[Records from a collection]
*** Begin section ***

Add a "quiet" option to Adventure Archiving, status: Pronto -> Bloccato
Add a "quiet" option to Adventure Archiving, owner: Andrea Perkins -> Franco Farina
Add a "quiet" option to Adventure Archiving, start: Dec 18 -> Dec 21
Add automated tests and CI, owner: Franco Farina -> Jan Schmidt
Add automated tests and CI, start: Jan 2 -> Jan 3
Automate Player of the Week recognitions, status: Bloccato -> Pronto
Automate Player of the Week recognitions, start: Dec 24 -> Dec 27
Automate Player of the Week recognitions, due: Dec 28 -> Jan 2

*** End section ***

Problem to work on:
Your task is to output all of the data above word for word.

Completed exercise:
Add a "quiet" option to Adventure Archiving, status: Pronto -> Bloccato
Add a "quiet" option to Adventure Archiving, owner: Andrea Perkins -> Franco Farina
Add a "quiet" option to Adventure Archiving, start: Dec 18 -> Dec 21
Add automated tests and CI, owner: Franco Farina -> Jan Schmidt
Add automated tests and CI, start: Jan 2 -> Jan 3
Automate Player of the Week recognitions, status: Bloccato -> Pronto
Automate Player of the Week recognitions, start: Dec 24 -> Dec 27
Automate Player of the Week recognitions, due: Dec 28 -> Jan 2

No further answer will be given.